Raw data:

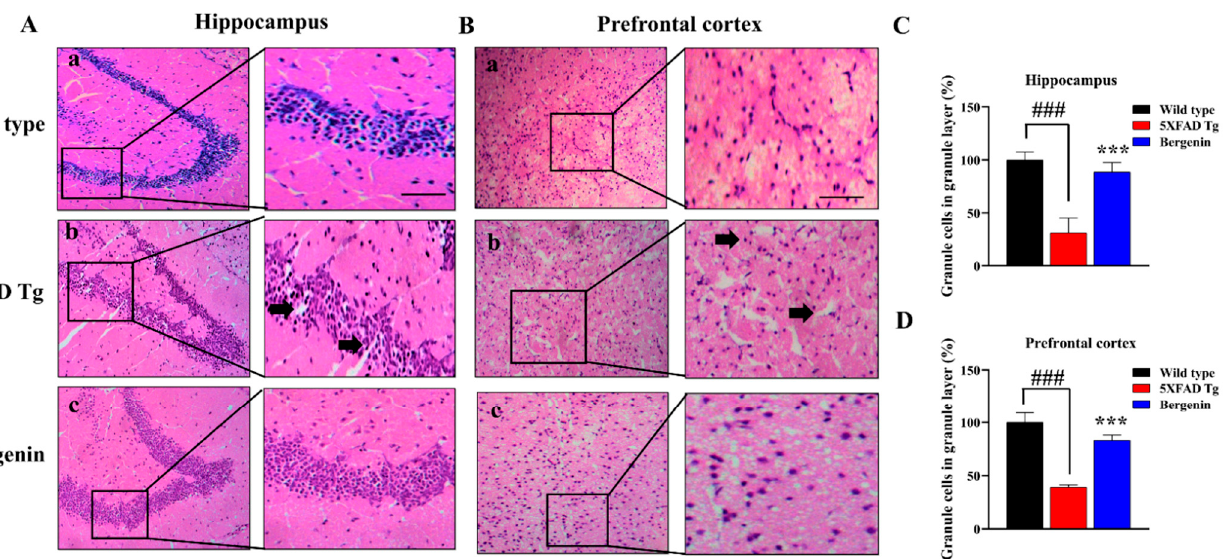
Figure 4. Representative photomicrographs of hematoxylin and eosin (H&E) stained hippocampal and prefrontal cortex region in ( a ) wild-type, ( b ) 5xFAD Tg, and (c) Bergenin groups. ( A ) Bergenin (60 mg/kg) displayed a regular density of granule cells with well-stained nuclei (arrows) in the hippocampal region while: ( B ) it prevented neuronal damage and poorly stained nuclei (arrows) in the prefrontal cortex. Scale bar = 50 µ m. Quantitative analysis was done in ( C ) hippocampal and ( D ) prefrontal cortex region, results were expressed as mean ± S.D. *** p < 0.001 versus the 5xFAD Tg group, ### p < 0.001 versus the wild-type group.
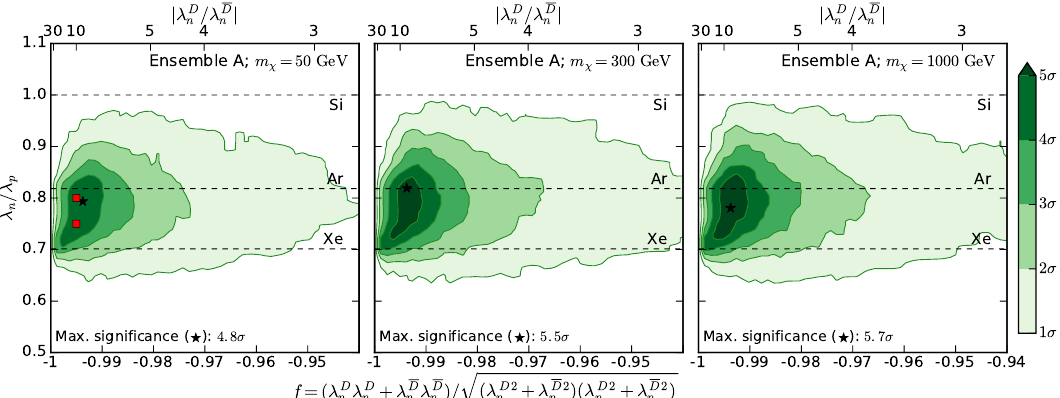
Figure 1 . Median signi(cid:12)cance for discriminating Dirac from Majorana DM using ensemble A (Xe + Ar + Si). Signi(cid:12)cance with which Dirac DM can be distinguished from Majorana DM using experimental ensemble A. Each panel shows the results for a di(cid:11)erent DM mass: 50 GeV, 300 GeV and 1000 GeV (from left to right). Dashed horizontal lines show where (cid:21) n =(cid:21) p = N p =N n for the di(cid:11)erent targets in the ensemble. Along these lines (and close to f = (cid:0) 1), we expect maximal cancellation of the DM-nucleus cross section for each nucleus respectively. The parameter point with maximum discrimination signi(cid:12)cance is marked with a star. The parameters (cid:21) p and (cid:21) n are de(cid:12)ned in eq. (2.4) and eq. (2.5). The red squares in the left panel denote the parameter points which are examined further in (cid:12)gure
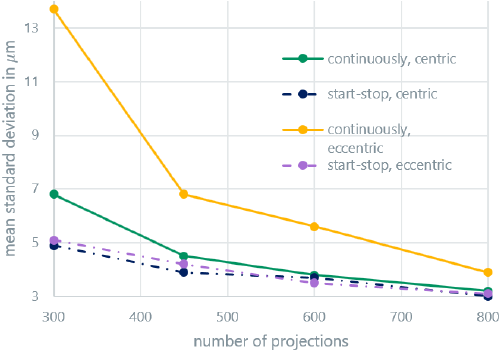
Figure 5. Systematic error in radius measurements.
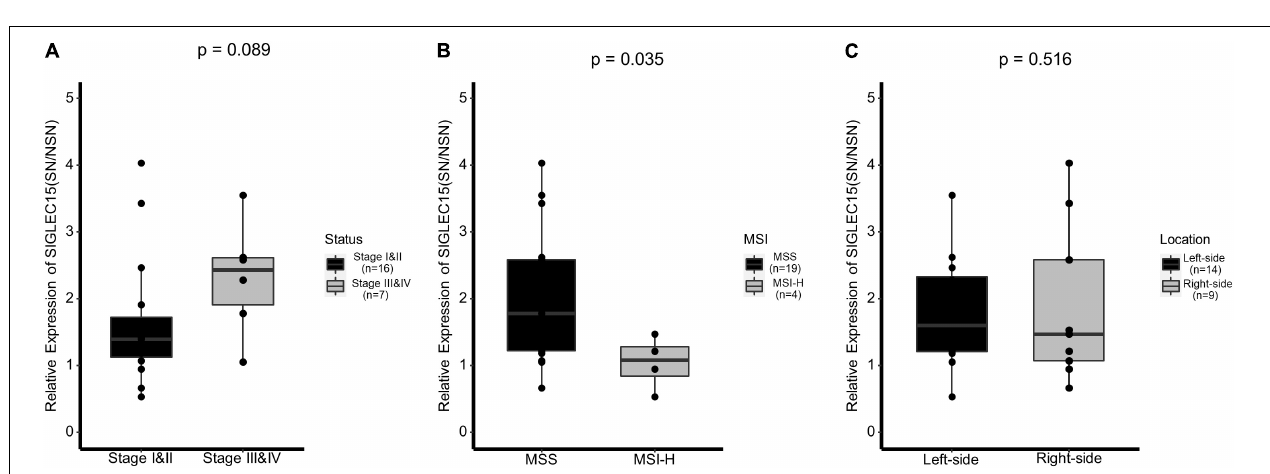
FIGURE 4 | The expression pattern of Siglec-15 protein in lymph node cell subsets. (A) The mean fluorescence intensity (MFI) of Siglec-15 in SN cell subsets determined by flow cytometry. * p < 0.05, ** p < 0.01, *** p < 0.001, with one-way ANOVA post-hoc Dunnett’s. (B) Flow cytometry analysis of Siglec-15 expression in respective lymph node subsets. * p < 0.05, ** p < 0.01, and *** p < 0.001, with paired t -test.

Task instructions:
When you reproduce the material, keep every word exact and leave each picture out.

Response box:
Figure 4. Representative photomicrographs of hematoxylin and eosin (H&E) stained hippocampal and prefrontal cortex region in ( a ) wild-type, ( b ) 5xFAD Tg, and (c) Bergenin groups. ( A ) Bergenin (60 mg/kg) displayed a regular density of granule cells with well-stained nuclei (arrows) in the hippocampal region while: ( B ) it prevented neuronal damage and poorly stained nuclei (arrows) in the prefrontal cortex. Scale bar = 50 µ m. Quantitative analysis was done in ( C ) hippocampal and ( D ) prefrontal cortex region, results were expressed as mean ± S.D. *** p < 0.001 versus the 5xFAD Tg group, ### p < 0.001 versus the wild-type group.
Figure 1 . Median signi(cid:12)cance for discriminating Dirac from Majorana DM using ensemble A (Xe + Ar + Si). Signi(cid:12)cance with which Dirac DM can be distinguished from Majorana DM using experimental ensemble A. Each panel shows the results for a di(cid:11)erent DM mass: 50 GeV, 300 GeV and 1000 GeV (from left to right). Dashed horizontal lines show where (cid:21) n =(cid:21) p = N p =N n for the di(cid:11)erent targets in the ensemble. Along these lines (and close to f = (cid:0) 1), we expect maximal cancellation of the DM-nucleus cross section for each nucleus respectively. The parameter point with maximum discrimination signi(cid:12)cance is marked with a star. The parameters (cid:21) p and (cid:21) n are de(cid:12)ned in eq. (2.4) and eq. (2.5). The red squares in the left panel denote the parameter points which are examined further in (cid:12)gure
Figure 5. Systematic error in radius measurements.
FIGURE 4 | The expression pattern of Siglec-15 protein in lymph node cell subsets. (A) The mean fluorescence intensity (MFI) of Siglec-15 in SN cell subsets determined by flow cytometry. * p < 0.05, ** p < 0.01, *** p < 0.001, with one-way ANOVA post-hoc Dunnett’s. (B) Flow cytometry analysis of Siglec-15 expression in respective lymph node subsets. * p < 0.05, ** p < 0.01, and *** p < 0.001, with paired t -test.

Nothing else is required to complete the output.